━━━━━ EXTRACTED RECORDS ━━━━━

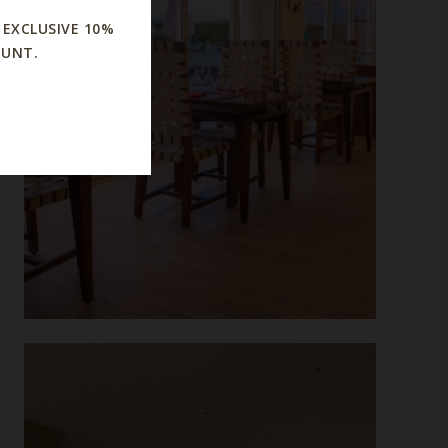
 EXCLUSIVE 10%
OUNT.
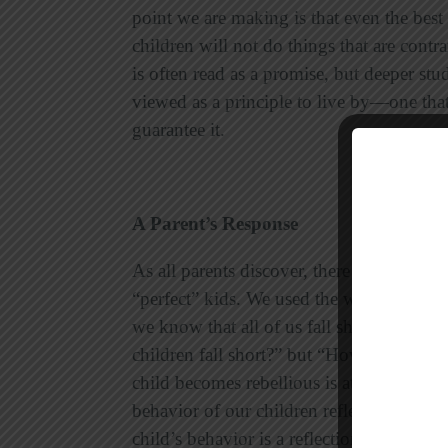
point we are making is that even the best 
children will not do things that are cont
is often read as a promise, but deeper stud
viewed as a principle to live by—one that 
guarantee it.
A Parent’s Response
As all parents discover, there are principl
“perfect” kids. We used the word
perfect
o
we know that all of us fall short (Romans
children fall short?” but “How far will th
child becomes rebellious is at the parents
behavior of our children reflects upon us
child’s behavior is a reflection of his or 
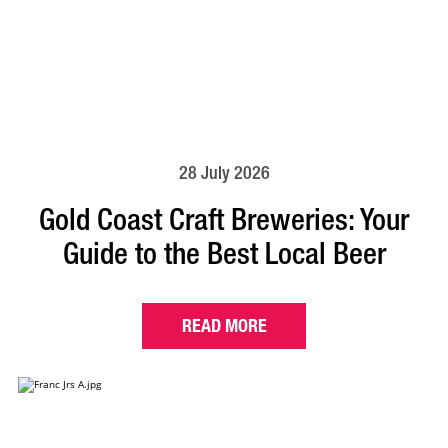
28 July 2026
Gold Coast Craft Breweries: Your
Guide to the Best Local Beer
READ MORE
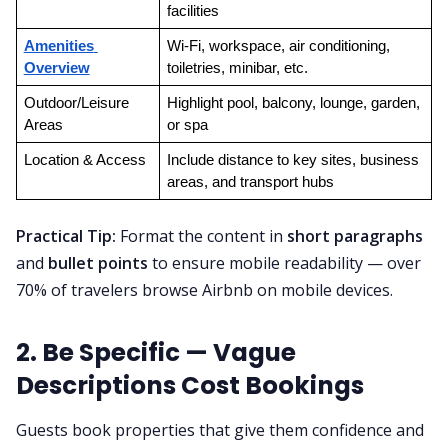
facilities
Amenities 
Wi-Fi, workspace, air conditioning, 
Overview
toiletries, minibar, etc.
Outdoor/Leisure 
Highlight pool, balcony, lounge, garden, 
Areas
or spa
Location & Access
Include distance to key sites, business 
areas, and transport hubs
Practical Tip:
Format the content in
short paragraphs
and
bullet points
to ensure mobile readability — over
70% of travelers browse Airbnb on mobile devices.
2. Be Specific — Vague
Descriptions Cost Bookings
Guests book properties that give them confidence and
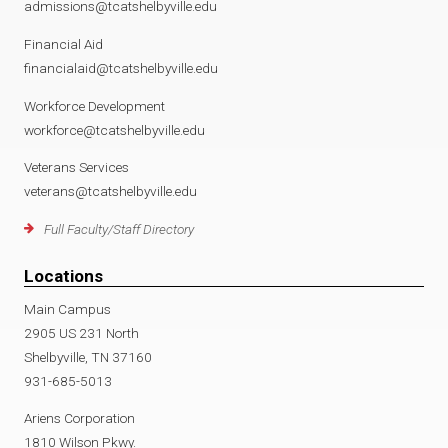
admissions@tcatshelbyville.edu
Financial Aid
financialaid@tcatshelbyville.edu
Workforce Development
workforce@tcatshelbyville.edu
Veterans Services
veterans@tcatshelbyville.edu
Full Faculty/Staff Directory
Locations
Main Campus
2905 US 231 North
Shelbyville, TN 37160
931-685-5013
Ariens Corporation
1810 Wilson Pkwy.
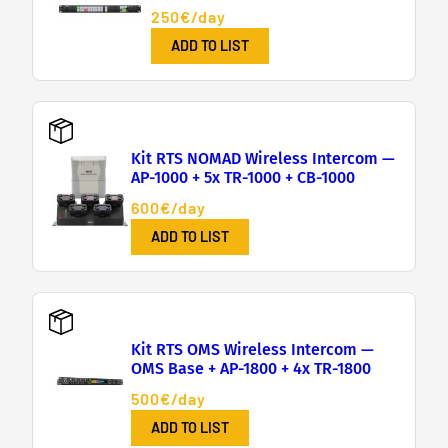
250€/day
ADD TO LIST
Kit RTS NOMAD Wireless Intercom —
AP-1000 + 5x TR-1000 + CB-1000
600€/day
ADD TO LIST
Kit RTS OMS Wireless Intercom —
OMS Base + AP-1800 + 4x TR-1800
500€/day
ADD TO LIST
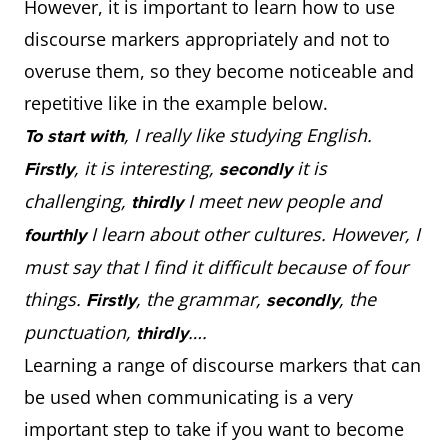
However, it is important to learn how to use
discourse markers appropriately and not to
overuse them, so they become noticeable and
repetitive like in the example below.
, I really like studying English.
To start with
, it is interesting,
it is
Firstly
secondly
challenging,
I meet new people and
thirdly
I learn about other cultures. However, I
fourthly
must say that I find it difficult because of four
things.
, the grammar,
, the
Firstly
secondly
punctuation,
….
thirdly
Learning a range of discourse markers that can
be used when communicating is a very
important step to take if you want to become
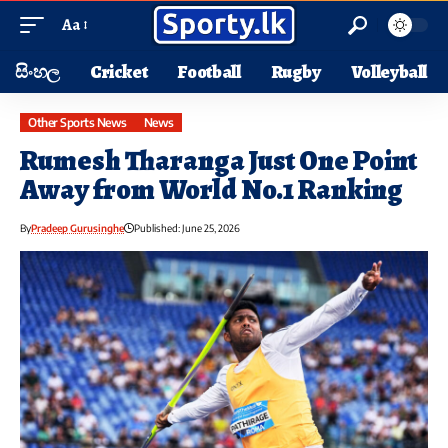
Aa
සිංහල
Cricket
Football
Rugby
Volleyball
Other Sports News
News
Rumesh Tharanga Just One Point
Away from World No.1 Ranking
By
Pradeep Gurusinghe
Published: June 25, 2026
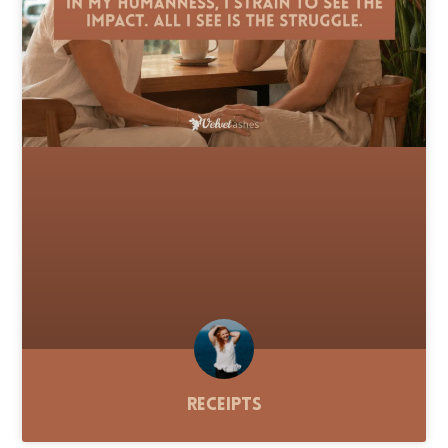
Receipts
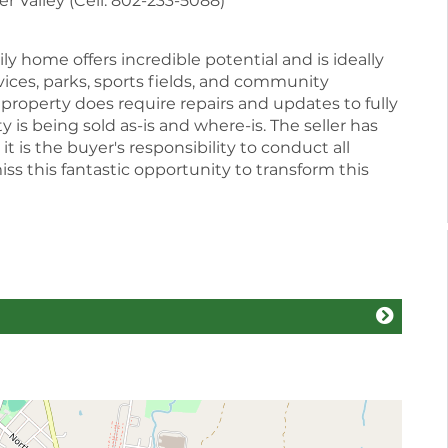
 Valley (Cell: 802-233-5088)
ly home offers incredible potential and is ideally
vices, parks, sports fields, and community
e property does require repairs and updates to fully
ty is being sold as-is and where-is. The seller has
t is the buyer's responsibility to conduct all
ss this fantastic opportunity to transform this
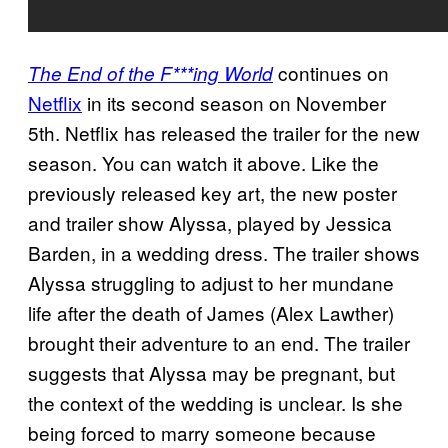
continues on
The End of the F***ing World
Netflix
in its second season on November
5th. Netflix has released the trailer for the new
season. You can watch it above. Like the
previously released key art, the new poster
and trailer show Alyssa, played by Jessica
Barden, in a wedding dress. The trailer shows
Alyssa struggling to adjust to her mundane
life after the death of James (Alex Lawther)
brought their adventure to an end. The trailer
suggests that Alyssa may be pregnant, but
the context of the wedding is unclear. Is she
being forced to marry someone because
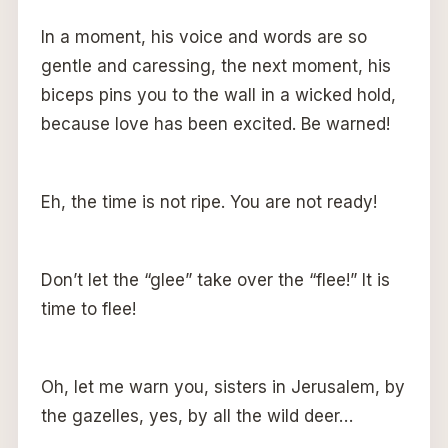
In a moment, his voice and words are so
gentle and caressing, the next moment, his
biceps pins you to the wall in a wicked hold,
because love has been excited. Be warned!
Eh, the time is not ripe. You are not ready!
Don’t let the “glee” take over the “flee!” It is
time to flee!
Oh, let me warn you, sisters in Jerusalem, by
the gazelles, yes, by all the wild deer…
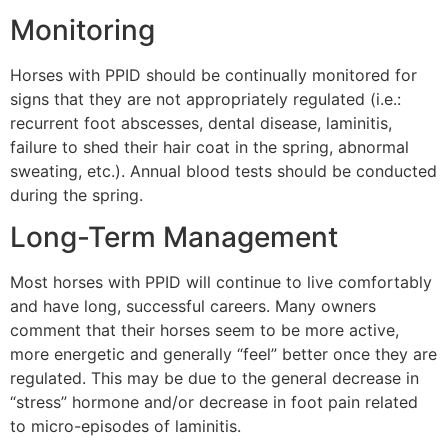
Monitoring
Horses with PPID should be continually monitored for
signs that they are not appropriately regulated (i.e.:
recurrent foot abscesses, dental disease, laminitis,
failure to shed their hair coat in the spring, abnormal
sweating, etc.). Annual blood tests should be conducted
during the spring.
Long-Term Management
Most horses with PPID will continue to live comfortably
and have long, successful careers. Many owners
comment that their horses seem to be more active,
more energetic and generally “feel” better once they are
regulated. This may be due to the general decrease in
“stress” hormone and/or decrease in foot pain related
to micro-episodes of laminitis.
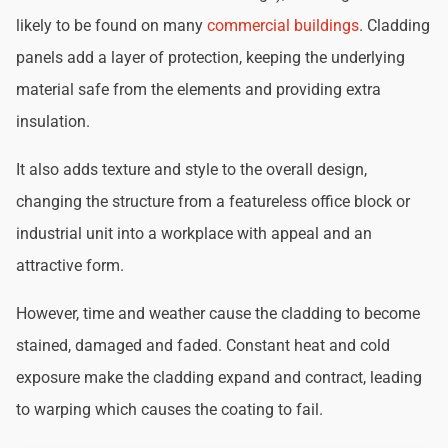
likely to be found on many
commercial buildings
. Cladding
panels add a layer of protection, keeping the underlying
material safe from the elements and providing extra
insulation.
It also adds texture and style to the overall design,
changing the structure from a featureless office block or
industrial unit into a workplace with appeal and an
attractive form.
However, time and weather cause the cladding to become
stained, damaged and faded. Constant heat and cold
exposure make the cladding expand and contract, leading
to warping which causes the coating to fail.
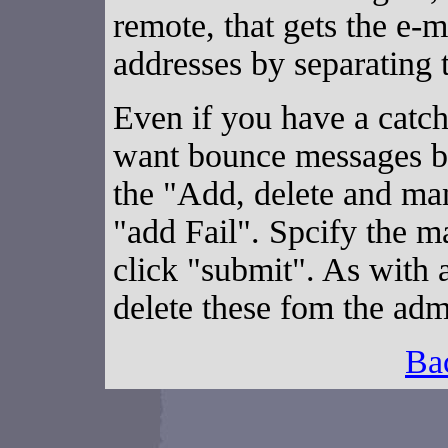
remote, that gets the e-
addresses by separating
Even if you have a catc
want bounce messages by
the "Add, delete and mana
"add Fail". Spcify the ma
click "submit". As with 
delete these fom the adm
Ba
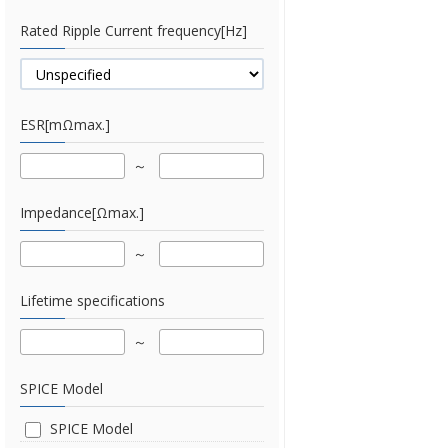
Rated Ripple Current frequency[Hz]
ESR[mΩmax.]
Impedance[Ωmax.]
Lifetime specifications
SPICE Model
SPICE Model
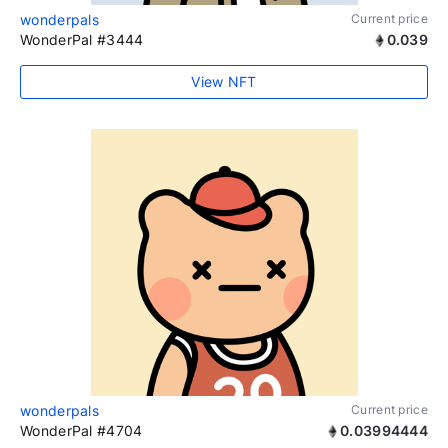
wonderpals
Current price
WonderPal #3444
0.039
View NFT
wonderpals
Current price
WonderPal #4704
0.03994444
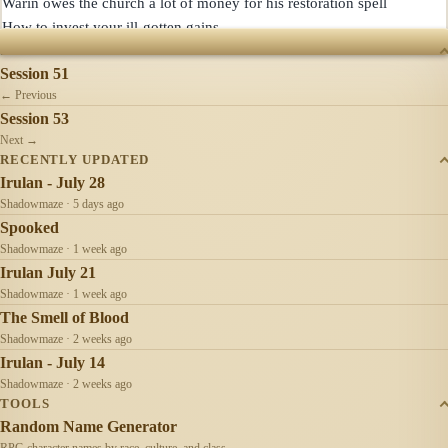
Warin owes the church a lot of money for his restoration spell

SESSIONS
Session 51
← Previous
Session 53
Next →
RECENTLY UPDATED
Irulan - July 28
Shadowmaze · 5 days ago
Spooked
Shadowmaze · 1 week ago
Irulan July 21
Shadowmaze · 1 week ago
The Smell of Blood
Shadowmaze · 2 weeks ago
Irulan - July 14
Shadowmaze · 2 weeks ago
TOOLS
Random Name Generator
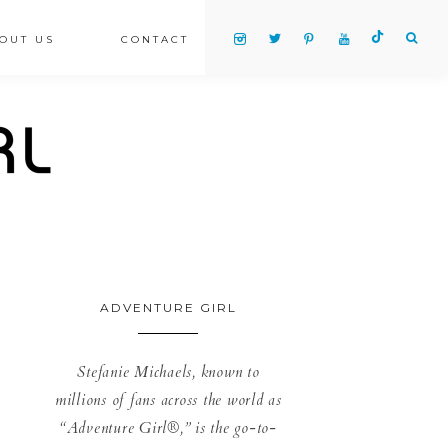
OUT US
CONTACT
ADVENTURE GIRL
Stefanie Michaels, known to
millions of fans across the world as
“Adventure Girl®,” is the go-to-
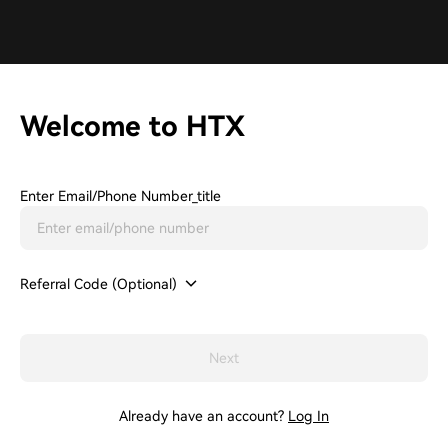
Welcome to HTX
Enter Email/phone Number_title
Referral Code (Optional)
Next
Already have an account?
Log In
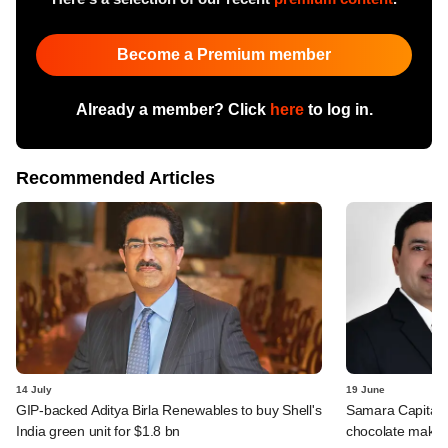
Become a Premium member
Already a member? Click
here
to log in.
Recommended Articles
14 July
19 June
GIP-backed Aditya Birla Renewables to buy Shell's
Samara Capital in
India green unit for $1.8 bn
chocolate maker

━━━━━

TASK REQUIREMENTS
Check every line of the entries above, and copy those that carry the string "laminitis".

ANSWER FOR THIS EXERCISE
recurrent foot abscesses, dental disease, laminitis,
to micro-episodes of laminitis.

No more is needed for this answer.